Extracted page text data
_ _ _ _ _ _ _
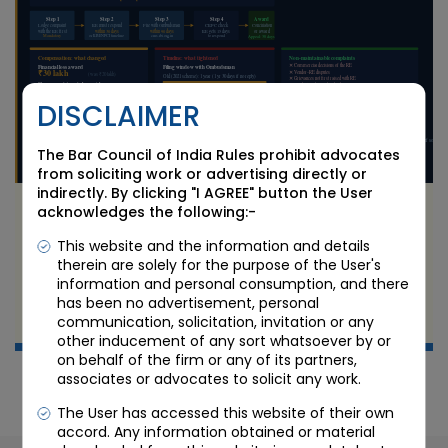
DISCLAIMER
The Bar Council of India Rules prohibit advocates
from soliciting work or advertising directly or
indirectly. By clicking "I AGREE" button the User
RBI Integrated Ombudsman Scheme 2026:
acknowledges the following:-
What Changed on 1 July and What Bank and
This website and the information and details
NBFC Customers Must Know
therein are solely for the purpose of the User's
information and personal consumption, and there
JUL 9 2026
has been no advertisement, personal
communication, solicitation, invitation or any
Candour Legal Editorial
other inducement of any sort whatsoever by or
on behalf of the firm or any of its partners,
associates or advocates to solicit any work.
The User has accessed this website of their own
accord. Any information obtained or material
_ _ _ _ _ _ _
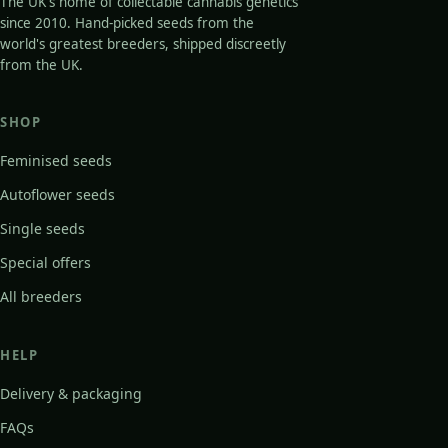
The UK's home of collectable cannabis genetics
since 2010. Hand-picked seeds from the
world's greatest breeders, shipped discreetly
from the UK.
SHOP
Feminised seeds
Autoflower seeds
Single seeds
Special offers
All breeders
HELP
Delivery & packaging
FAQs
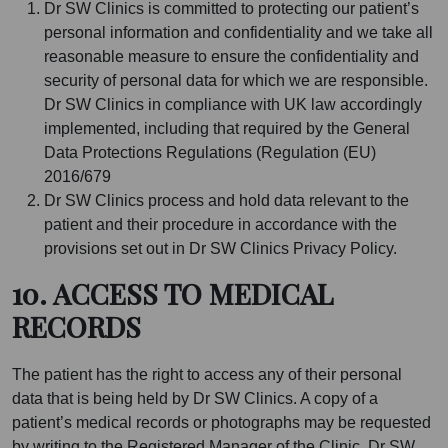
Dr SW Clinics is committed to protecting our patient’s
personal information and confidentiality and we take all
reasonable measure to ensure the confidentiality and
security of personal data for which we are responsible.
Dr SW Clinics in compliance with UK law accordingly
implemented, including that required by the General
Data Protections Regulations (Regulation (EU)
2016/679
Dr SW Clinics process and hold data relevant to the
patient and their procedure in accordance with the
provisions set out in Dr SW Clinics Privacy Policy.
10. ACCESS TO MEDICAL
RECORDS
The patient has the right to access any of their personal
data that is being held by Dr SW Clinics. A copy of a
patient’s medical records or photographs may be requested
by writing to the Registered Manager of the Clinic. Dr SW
_ _ _ _ _ _ _
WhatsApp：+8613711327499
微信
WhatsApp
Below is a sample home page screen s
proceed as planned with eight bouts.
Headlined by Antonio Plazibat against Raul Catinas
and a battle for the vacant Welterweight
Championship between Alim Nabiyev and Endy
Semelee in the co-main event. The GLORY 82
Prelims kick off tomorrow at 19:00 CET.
_ _ _ _ _ _ _
Problem requirements:
The reply is a bare number: how many lines above include "breeders".

Answer section:
2